Trésor Humain Vivant

En 2016, année de ses 90 de présence sur terre, le ministère de la Culture et de la Communication a élevé le frère Catta au titre de Trésor Humain Vivant (Thv) suite à une requête de l’Amicale des Joyeux koraïstes pour l’œuvre musicale des Moines de Keur Moussa. Cette distinction méritée, honore toute une communauté et célèbre des vertus, une générosité et traduit l’attachement d’une âme à sa terre d’accueil, à ses populations, à ses cultures, à la nature.
Déjà pratiqué au Japon depuis les années 1950, le système de Trésors humains vivants a été adopté par le Sénégal en 2006.  En France, il est connu sous l’appellation « les Maîtres d’art ». L’Unesco, à travers l’adoption de la convention 2003 relative à la protection du patrimoine culturel immatériel, a reconnu les Thv considérés comme des personnes possédant, à un niveau élevé, les connaissances et les savoir-faire nécessaires pour interpréter ou recréer des éléments spécifiques du patrimoine culturel immatériel de l’humanité. Le père Dominique Catta n’a jamais arrêté d’œuvrer dans ce sens.

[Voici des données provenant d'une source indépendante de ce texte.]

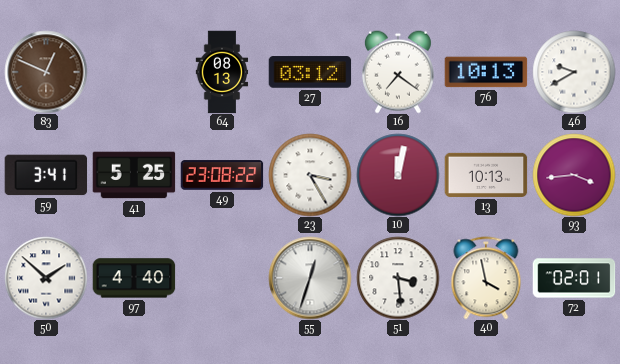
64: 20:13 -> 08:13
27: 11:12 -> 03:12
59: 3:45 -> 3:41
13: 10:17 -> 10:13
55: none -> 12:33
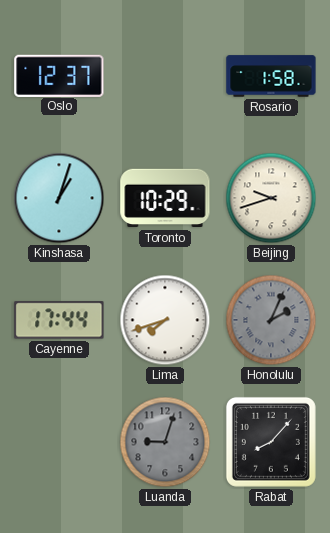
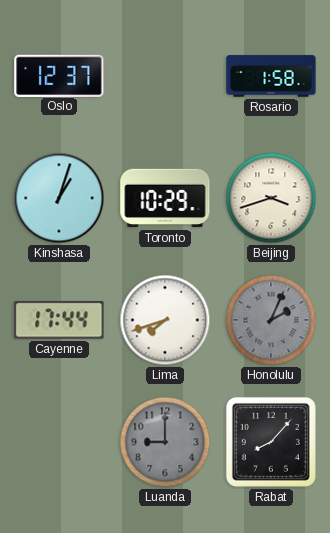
Beijing: 9:42 -> 3:42
Luanda: 9:03 -> 9:00
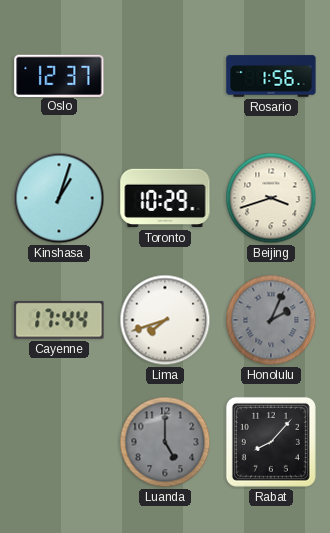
Rosario: 1:58 -> 1:56
Luanda: 9:00 -> 5:00
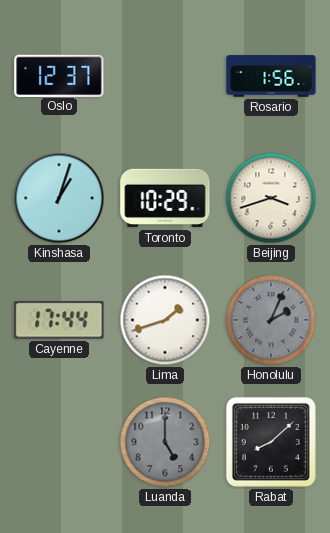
Lima: 7:42 -> 1:42
Rabat: 8:07 -> 8:08
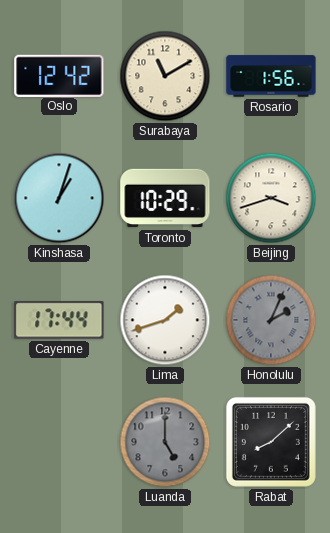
Oslo: 12:37 -> 12:42
Surabaya: none -> 11:10
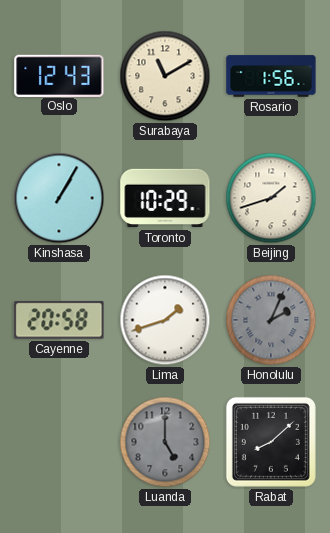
Oslo: 12:42 -> 12:43
Kinshasa: 1:03 -> 1:05
Beijing: 3:42 -> 1:42
Cayenne: 17:44 -> 20:58
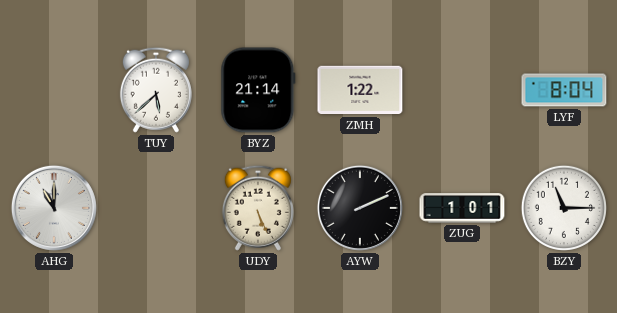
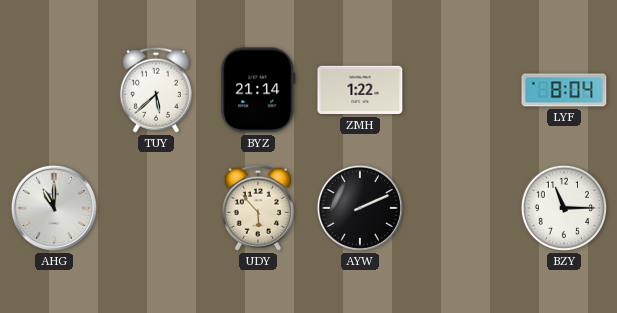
UDY: 5:26 -> 5:53
ZUG: 1:01 -> none
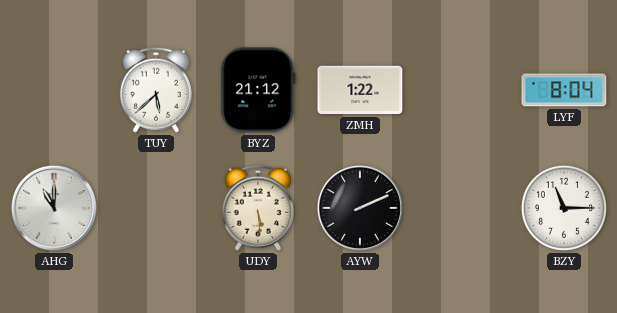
BYZ: 21:14 -> 21:12
UDY: 5:53 -> 5:29
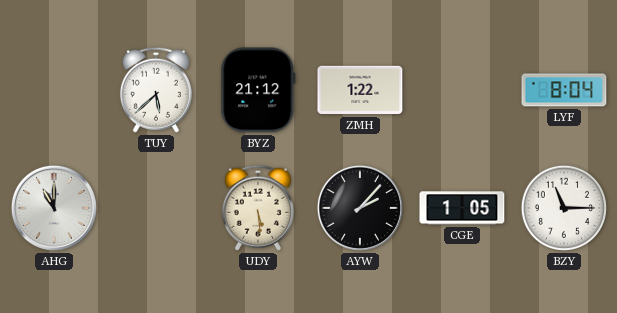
AYW: 2:11 -> 2:07
CGE: none -> 1:05
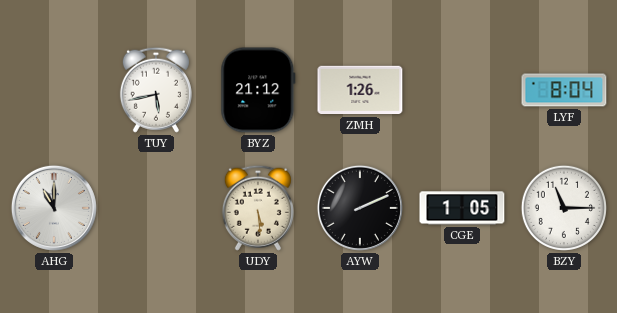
TUY: 5:38 -> 5:43
ZMH: 1:22 -> 1:26
AYW: 2:07 -> 2:11
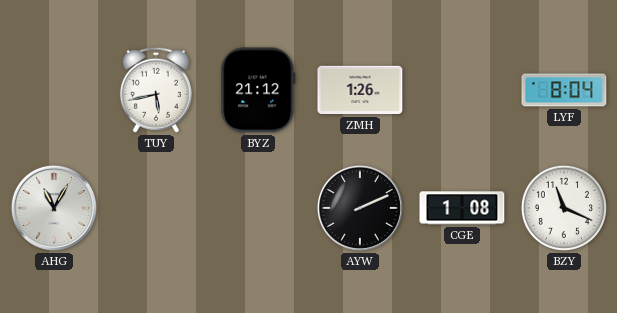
AHG: 11:00 -> 11:05
UDY: 5:29 -> none
CGE: 1:05 -> 1:08
BZY: 11:15 -> 11:19
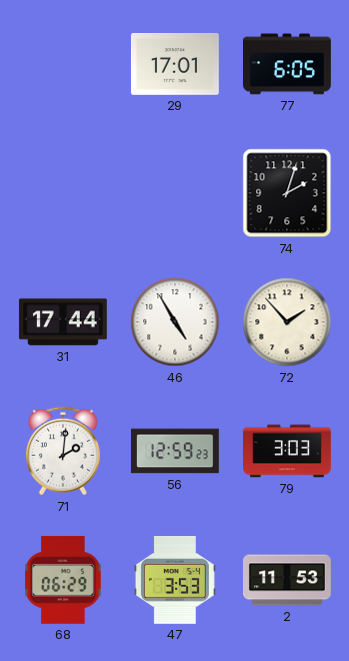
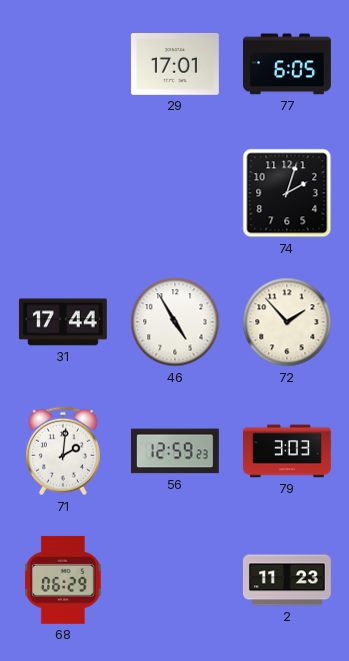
47: 3:53 -> none
2: 11:53 -> 11:23
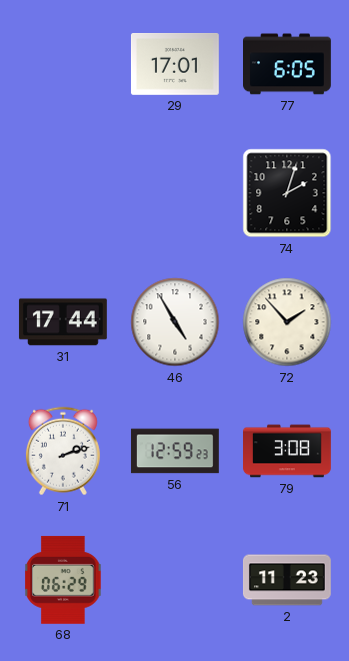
71: 2:01 -> 2:12
79: 3:03 -> 3:08
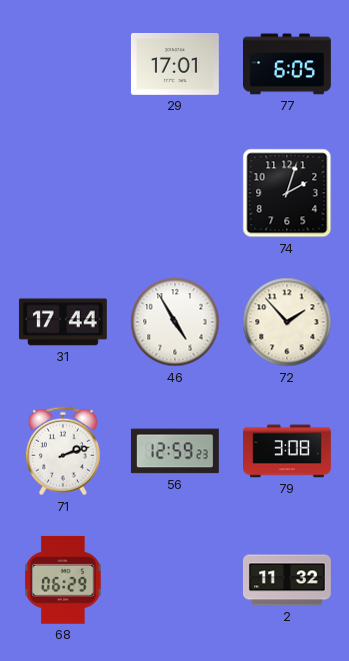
2: 11:23 -> 11:32
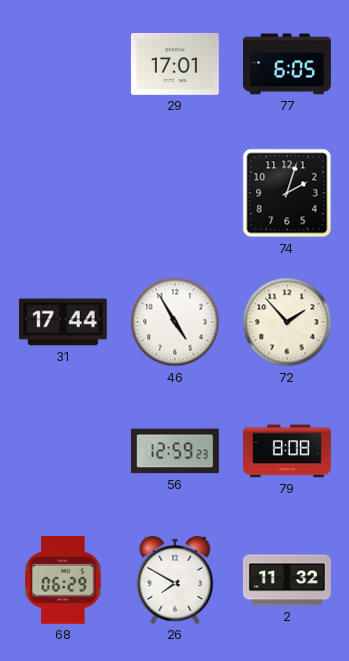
71: 2:12 -> none
79: 3:08 -> 8:08
26: none -> 7:50
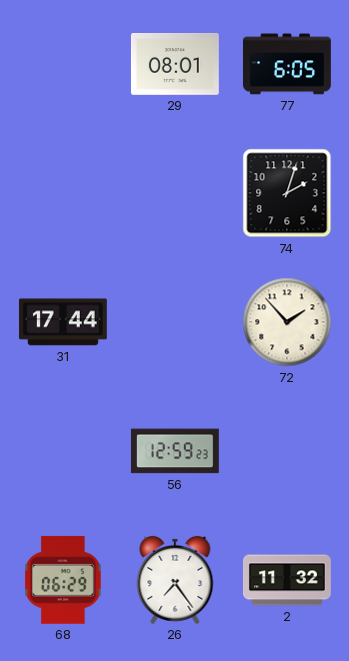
29: 17:01 -> 08:01
46: 4:55 -> none
79: 8:08 -> none
26: 7:50 -> 7:24
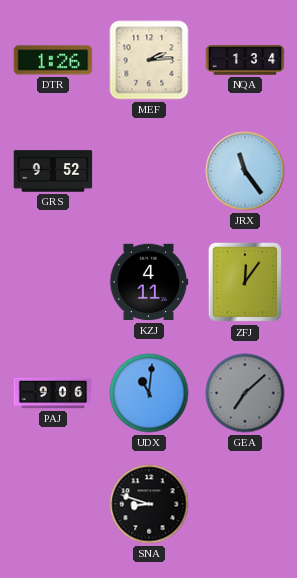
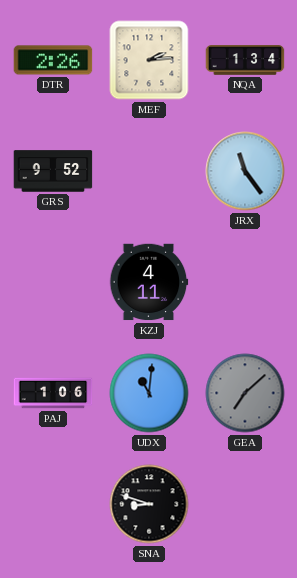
DTR: 1:26 -> 2:26
ZFJ: 12:06 -> none
PAJ: 9:06 -> 1:06
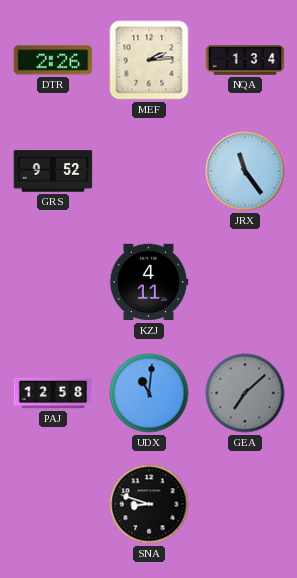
PAJ: 1:06 -> 12:58
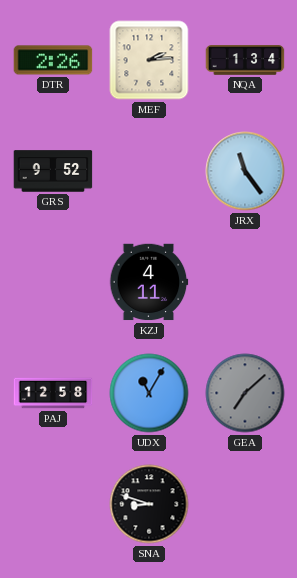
UDX: 11:01 -> 11:05
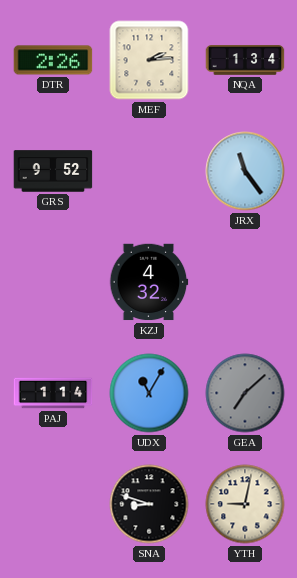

Il a consigné notre patrimoine

Le frère Catta, comme on l’appelle affectueusement dans cette abbaye, a consigné un patrimoine qui ne le laisse pas indifférent. La Nation lui doit cette reconnaissance. Il a participé à ce qu’un être inspiré a appelé « inculturation de la liturgie romaine dans la terre africaine du Sénégal ».  L’abbaye de Keur Moussa intègre la kora et les chants traditionnels sénégalais dans ses prières aux premières années de l’indépendance du Sénégal. Cette touchante anecdote rapportée par le site WWW.terredecompassion.com en dit long sur son dévouement : « Le Père de Ribes, supérieur du monastère naissant, lança au frère Catta : « Tu as de grandes oreilles, ouvre-les aux cultures locales, comme le dit le Concile ». Alors le Père Catta écouta ! Il était formé au plain-chant de Solesmes, avec un rudiment élémentaire de solfège, mais il se mit à écouter. Il écouta ses ouvriers qui travaillaient en chantant à la construction du monastère, il écouta ses novices africains, il écouta les femmes sérères, les séminaristes casamançais, les danses diolas, les griots mandingues comme Soudioulou Sissoko alors dans toute sa gloire de roi de la kora mandingue, il écouta les concerts du 1er Festival mondial des arts nègres organisé par Senghor en 1966, les messes camerounaises, surtout la fameuse messe Ewando… Il collecta des kilomètres de bandes magnétiques, de 33 tours. Il écouta et chercha les instruments traditionnels : la kora, le balafon, le tam-tam, le xalam, l’assiko, la sanza, l’arc en bouche dont les noms seuls disent la poésie ! Il écouta la radio surtout, notamment la musique traditionnelle du Sahel et celle des griots du Sénégal et même les chanteurs des villages voisins du monastère. » Ce témoignage est un récit de passion, de générosité et de foi. Le père Catta n’est pas un homme d’ailleurs, ni d’ici. Il est un symbole universel d’une humanité en paix avec elle-même dans la diversité de ses beautés.